The southeast gully/chimney system - This is not a recommended route. I did it by mistake, and started to climb up the mountain just pass the semidetached large pinnacle. It required a lot of low 5th class moves, which was interesting, and extreme exposure. I found a gully leading west, then it turned into a chimney leading northeast, and finally a face climb on loose bad quality rock, which tops out on the south part of the summit. The advantage is that this is the shortest route up. The rock is extremely loose, you cannot trust most of your holds.
North Couloir - my favorite, this is a seasonal climb, best time is usually May, June. This climb is described in Colorado Snow Climbs. You can approach it via Weehawken trail (a long approach), or what most people do is they climb into Coffeepot-Potosi saddle, drop down on Potosi's north side, climb up the couloir. Descent: the standard route or via the couloir. I descended part of the couloir down, and traversed back into the saddle, lots of exposure.

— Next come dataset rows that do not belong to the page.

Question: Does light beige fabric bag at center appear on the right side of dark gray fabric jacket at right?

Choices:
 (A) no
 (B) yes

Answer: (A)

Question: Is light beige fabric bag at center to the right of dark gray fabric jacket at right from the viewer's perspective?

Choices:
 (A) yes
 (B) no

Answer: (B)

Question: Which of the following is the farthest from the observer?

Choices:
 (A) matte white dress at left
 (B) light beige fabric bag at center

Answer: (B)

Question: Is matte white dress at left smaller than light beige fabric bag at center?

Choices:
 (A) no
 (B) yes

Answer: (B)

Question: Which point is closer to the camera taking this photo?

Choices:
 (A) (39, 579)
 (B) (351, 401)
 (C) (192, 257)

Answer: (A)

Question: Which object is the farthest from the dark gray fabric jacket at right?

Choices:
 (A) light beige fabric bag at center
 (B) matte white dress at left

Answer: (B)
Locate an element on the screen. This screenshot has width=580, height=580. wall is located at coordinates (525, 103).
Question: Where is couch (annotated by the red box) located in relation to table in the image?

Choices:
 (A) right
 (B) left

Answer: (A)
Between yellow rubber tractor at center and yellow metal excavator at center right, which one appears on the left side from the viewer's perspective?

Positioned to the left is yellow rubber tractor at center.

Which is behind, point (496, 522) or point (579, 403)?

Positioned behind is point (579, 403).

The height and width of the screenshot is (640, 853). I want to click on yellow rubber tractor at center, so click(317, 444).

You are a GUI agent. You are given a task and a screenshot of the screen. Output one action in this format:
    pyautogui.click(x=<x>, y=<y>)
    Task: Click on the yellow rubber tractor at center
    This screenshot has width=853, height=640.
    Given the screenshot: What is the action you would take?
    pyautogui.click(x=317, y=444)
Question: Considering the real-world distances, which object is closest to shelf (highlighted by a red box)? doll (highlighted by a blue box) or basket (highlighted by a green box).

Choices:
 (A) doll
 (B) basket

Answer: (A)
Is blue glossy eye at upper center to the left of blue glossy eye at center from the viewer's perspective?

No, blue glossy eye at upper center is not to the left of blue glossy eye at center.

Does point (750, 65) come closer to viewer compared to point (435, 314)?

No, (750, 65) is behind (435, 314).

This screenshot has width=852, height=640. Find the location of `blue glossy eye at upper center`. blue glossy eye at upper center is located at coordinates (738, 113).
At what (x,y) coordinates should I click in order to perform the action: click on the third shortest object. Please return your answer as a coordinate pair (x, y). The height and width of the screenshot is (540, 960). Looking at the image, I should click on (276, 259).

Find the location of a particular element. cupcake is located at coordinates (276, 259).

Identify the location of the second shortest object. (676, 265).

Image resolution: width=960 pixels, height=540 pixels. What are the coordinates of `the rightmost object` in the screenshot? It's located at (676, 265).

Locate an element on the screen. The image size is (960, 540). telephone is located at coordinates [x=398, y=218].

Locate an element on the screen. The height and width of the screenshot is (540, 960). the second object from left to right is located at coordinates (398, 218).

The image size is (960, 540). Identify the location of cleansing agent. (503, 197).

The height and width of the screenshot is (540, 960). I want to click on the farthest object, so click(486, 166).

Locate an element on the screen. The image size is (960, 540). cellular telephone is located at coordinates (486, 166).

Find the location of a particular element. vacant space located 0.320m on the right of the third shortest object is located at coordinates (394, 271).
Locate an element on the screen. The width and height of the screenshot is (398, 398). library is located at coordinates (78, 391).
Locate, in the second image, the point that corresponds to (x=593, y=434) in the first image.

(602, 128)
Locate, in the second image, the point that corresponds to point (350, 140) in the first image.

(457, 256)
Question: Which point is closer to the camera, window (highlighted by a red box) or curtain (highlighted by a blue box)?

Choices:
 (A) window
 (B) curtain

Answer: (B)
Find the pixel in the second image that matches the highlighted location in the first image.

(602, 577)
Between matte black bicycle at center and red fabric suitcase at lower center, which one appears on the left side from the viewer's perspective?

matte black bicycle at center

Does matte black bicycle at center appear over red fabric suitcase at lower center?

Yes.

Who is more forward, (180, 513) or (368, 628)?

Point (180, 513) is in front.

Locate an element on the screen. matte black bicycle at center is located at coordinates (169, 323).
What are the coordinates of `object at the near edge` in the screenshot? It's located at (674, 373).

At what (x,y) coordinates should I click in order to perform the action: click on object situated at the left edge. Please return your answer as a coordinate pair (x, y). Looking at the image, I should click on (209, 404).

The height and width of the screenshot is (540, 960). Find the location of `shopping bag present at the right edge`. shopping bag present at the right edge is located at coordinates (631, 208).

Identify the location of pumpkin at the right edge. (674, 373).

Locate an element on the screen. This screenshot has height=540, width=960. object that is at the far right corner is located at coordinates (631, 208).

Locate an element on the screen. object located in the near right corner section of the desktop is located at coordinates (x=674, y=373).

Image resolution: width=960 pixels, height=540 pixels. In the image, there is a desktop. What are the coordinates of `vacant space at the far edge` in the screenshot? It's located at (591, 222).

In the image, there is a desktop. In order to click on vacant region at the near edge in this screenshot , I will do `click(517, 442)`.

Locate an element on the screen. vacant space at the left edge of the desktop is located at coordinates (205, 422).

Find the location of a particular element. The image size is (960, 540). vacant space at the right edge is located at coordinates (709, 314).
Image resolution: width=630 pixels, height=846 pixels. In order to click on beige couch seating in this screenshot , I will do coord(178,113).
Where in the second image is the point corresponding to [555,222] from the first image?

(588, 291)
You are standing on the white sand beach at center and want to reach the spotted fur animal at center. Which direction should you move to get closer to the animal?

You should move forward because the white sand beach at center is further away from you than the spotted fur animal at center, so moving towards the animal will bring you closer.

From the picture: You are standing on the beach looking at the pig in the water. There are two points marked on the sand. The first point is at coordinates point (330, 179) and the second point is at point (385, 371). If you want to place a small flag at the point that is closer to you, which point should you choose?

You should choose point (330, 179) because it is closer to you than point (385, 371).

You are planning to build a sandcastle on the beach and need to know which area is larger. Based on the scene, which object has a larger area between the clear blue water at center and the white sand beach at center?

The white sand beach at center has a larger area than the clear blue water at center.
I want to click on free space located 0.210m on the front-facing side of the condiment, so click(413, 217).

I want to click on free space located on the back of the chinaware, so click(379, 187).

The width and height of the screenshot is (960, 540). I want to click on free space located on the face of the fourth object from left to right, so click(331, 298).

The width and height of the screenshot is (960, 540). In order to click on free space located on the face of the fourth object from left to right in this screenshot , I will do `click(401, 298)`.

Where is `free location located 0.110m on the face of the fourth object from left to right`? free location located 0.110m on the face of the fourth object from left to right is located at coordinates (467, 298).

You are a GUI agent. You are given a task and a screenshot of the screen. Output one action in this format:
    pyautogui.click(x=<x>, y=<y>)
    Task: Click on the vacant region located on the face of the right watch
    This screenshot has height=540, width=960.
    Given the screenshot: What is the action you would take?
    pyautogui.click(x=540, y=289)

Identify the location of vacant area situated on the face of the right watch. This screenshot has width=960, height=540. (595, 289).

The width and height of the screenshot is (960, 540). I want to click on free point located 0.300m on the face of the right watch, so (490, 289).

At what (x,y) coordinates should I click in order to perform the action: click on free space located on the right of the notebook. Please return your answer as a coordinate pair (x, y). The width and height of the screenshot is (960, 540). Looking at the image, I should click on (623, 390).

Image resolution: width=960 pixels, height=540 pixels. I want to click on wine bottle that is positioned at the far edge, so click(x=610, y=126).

Would not recommend pets for any of these routes, but have to admit that Duchess did all 3 routes above with the SE gully/chimney system being most scary one. For the climbing route, I was in the chimney, and she "sat" on my thighs while I was wedging myself up. Would not do it again.
Descent: it is very tempting to go straight down from the saddle between Coffeepot and Potosi, but way low you will encounter cliffs and a small waterfall. Luckily, you can always see the road and your parked car. Try to head in that direction and stay high up until you get below Coffeepot, then start to descent.
Be careful on the loose scree. And consider a helmet for this scramble.
Camping is not officially allowed in Yankee Boy Basin, but I have spend a few nights in my car parked along the road, and even at the high parking lot at the end of the Camp Bird Road. I have camped in Governor Basin - below Yankee Boy basin in winter (had to snow shoe in since the roads were closed).
There are two official campgrounds in the lower section of Camp Bird road:
Angel Creek Campground
And remember, the town of Ouray offers plenty of different style of accommodations, including soaks in hot springs.